RMC Sport

Roland-Garros: Djokovic triste de débuter en night session

Finaliste en 2020, Novak Djokovic défie Tennys Sandgren ce mardi lors du premier tour de Roland-Garros. Le Serbe regrette d'effectuer son entrée en lice lors de la night session et sans public en raison du couvre-feu imposé face à la crise du coronavirus.

Vainqueur de l'Open d'Australie fin février, Novak Djokovic s'attaque ce mardi à Roland-Garros et affrontera l'Américain Tennys Sandgren lors de son entrée en lice. Après le premier tour remporté par Serena Williams lundi soir contre Irina-Camelia Begu (7-6, 6-2), le numéro 1 mondial disputera son premier match de la quinzaine lors de la deuxième night session du Grand Chelem parisien.

"Je pense que cela dépend de chaque joueur. Je ne peux parler que pour moi, j'ai de bons résultats habituellement quand je joue les sessions de nuit en Grand Chelem, a d'abord rappelé le finaliste malheureux de l'édition 2020. Cela ne me dérange pas."

"Pas fun" de jouer dans un stade vide

Pas opposé à jouer de nuit pour son entrée en lice, Novak Djokovic a toutefois déploré l'absence du public pour son duel face à Tennys Sandgren. En raison de la crise liée au coronavirus et du couvre-feu imposé par les pouvoirs publics, les spectateurs quiteront Roland-Garros avant 21h et n'assiteront donc pas à la night session du "Joker".
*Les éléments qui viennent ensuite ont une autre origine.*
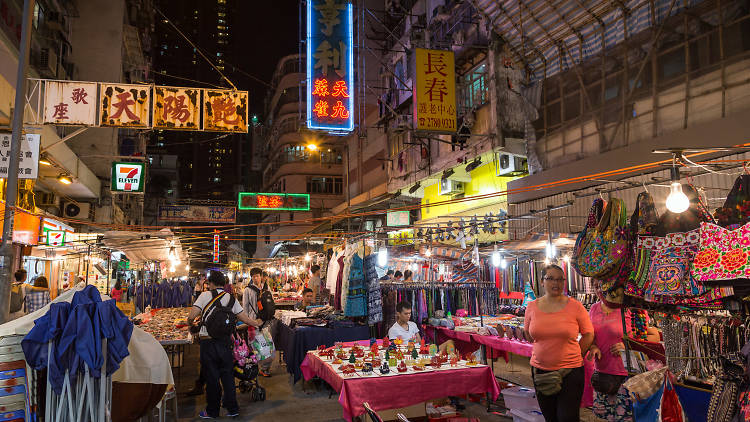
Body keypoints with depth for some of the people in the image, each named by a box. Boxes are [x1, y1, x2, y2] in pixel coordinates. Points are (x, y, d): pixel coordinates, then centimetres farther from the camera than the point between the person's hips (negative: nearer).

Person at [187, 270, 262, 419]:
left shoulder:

"La seule chose qui m'attriste un peu, c'est qu'il n'y aura pas de spectateurs. Je ne savais pas et j'ai appris dimanche que le couvre-feu était fixé à 21 heures, ce qui est l'heure où est censé démarrer mon match, a poursuivi le Serbe de 34 ans. Jouer en Grand Chelem dans un stade vide, cela ne sera pas fun. Espérons juste que je puisse gagner le match et prendre rendez-vous avec la foule au tour suivant."

Sans pour autant jouer en night session lundi soir, le Français Jo-Wilfried Tsonga a lui aussi fait part de sa tristesse de voir le public présent pour son match face à Yoshihito Nishioka quitter les tribunes en cours de partie en raison du couvre-feu et ne pas l'accompagner tout au long de son duel finalement perdu face au nippon (4-6, 2-6, 6-3, 6-7).

"C'est assez émouvant, quand je suis rentré sur le court cela faisait longtemps que je n'avais pas vu de public, et ils m'ont soutenu à fond. Ils ont chanté la Marseillaise, ils ont scandé mon nom, il y a eu des moments où cela m'a donné des petits frissons. Je ne pouvais pas m'empêcher de leur donner des petits sourires, a expliqué le Français de 36 ans. C’est un peu causasse comme situation, il n’y a personne qui veut partir. Ils sont tous là à me dire "fais quelque chose JO" mais je ne peux rien faire (rire). A un moment donné, il n'y avait pas un bruit sur le court, on entendait les pigeons".